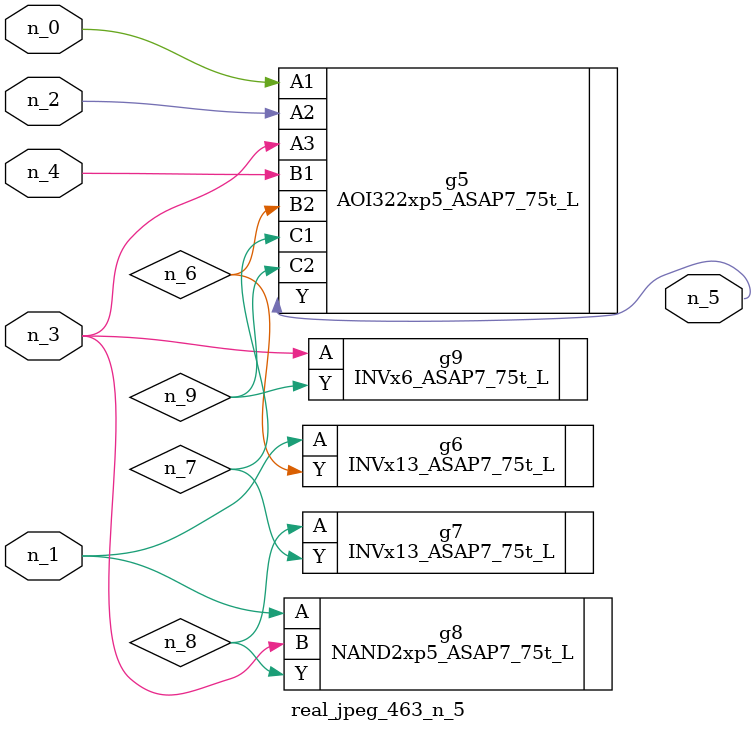
<source format=v>
module real_jpeg_463_n_5 (n_4, n_0, n_1, n_2, n_3, n_5);

input n_4;
input n_0;
input n_1;
input n_2;
input n_3;

output n_5;

wire n_8;
wire n_6;
wire n_7;
wire n_9;

AOI322xp5_ASAP7_75t_L g5 ( 
.A1(n_0),
.A2(n_2),
.A3(n_3),
.B1(n_4),
.B2(n_6),
.C1(n_7),
.C2(n_9),
.Y(n_5)
);

INVx13_ASAP7_75t_L g6 ( 
.A(n_1),
.Y(n_6)
);

NAND2xp5_ASAP7_75t_L g8 ( 
.A(n_1),
.B(n_3),
.Y(n_8)
);

INVx6_ASAP7_75t_L g9 ( 
.A(n_3),
.Y(n_9)
);

INVx13_ASAP7_75t_L g7 ( 
.A(n_8),
.Y(n_7)
);


endmodule
</source>
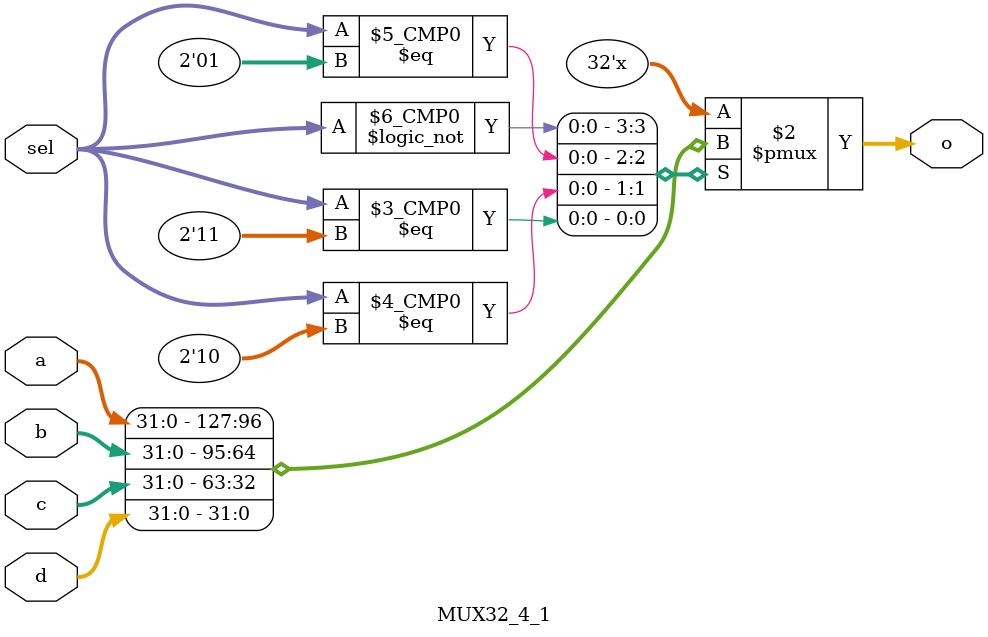
<source format=v>
module MUX32_4_1(a,b,c,d,sel,o);
    input [31:0]a,b,c,d;
    input[1:0] sel;
    output reg[31:0]o;
    always @(sel or a or b or c or d)
    begin
        case(sel)
            2'b00:
                o=a;
            2'b01:
                o=b;
            2'b10:
                o=c;
            2'b11:
                o=d;
            default:
                o=0;
        endcase
    end
endmodule

</source>
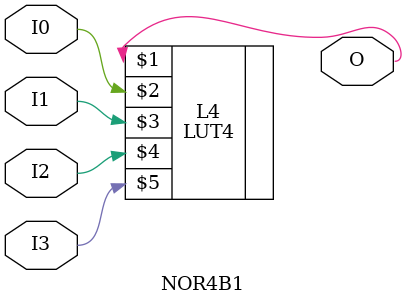
<source format=v>


`timescale  1 ps / 1 ps


module NOR4B1 (O, I0, I1, I2, I3);

    output O;

    input  I0, I1, I2, I3;

    LUT4 #(.INIT(16'h0002)) L4 (O, I0, I1, I2, I3);

endmodule

</source>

#### [Task to carry out]
All lines above with "input" in them should be returned.

#### [Response]
input n_4;
input n_0;
input n_1;
input n_2;
input n_3;
    input [31:0]a,b,c,d;
    input[1:0] sel;
    input  I0, I1, I2, I3;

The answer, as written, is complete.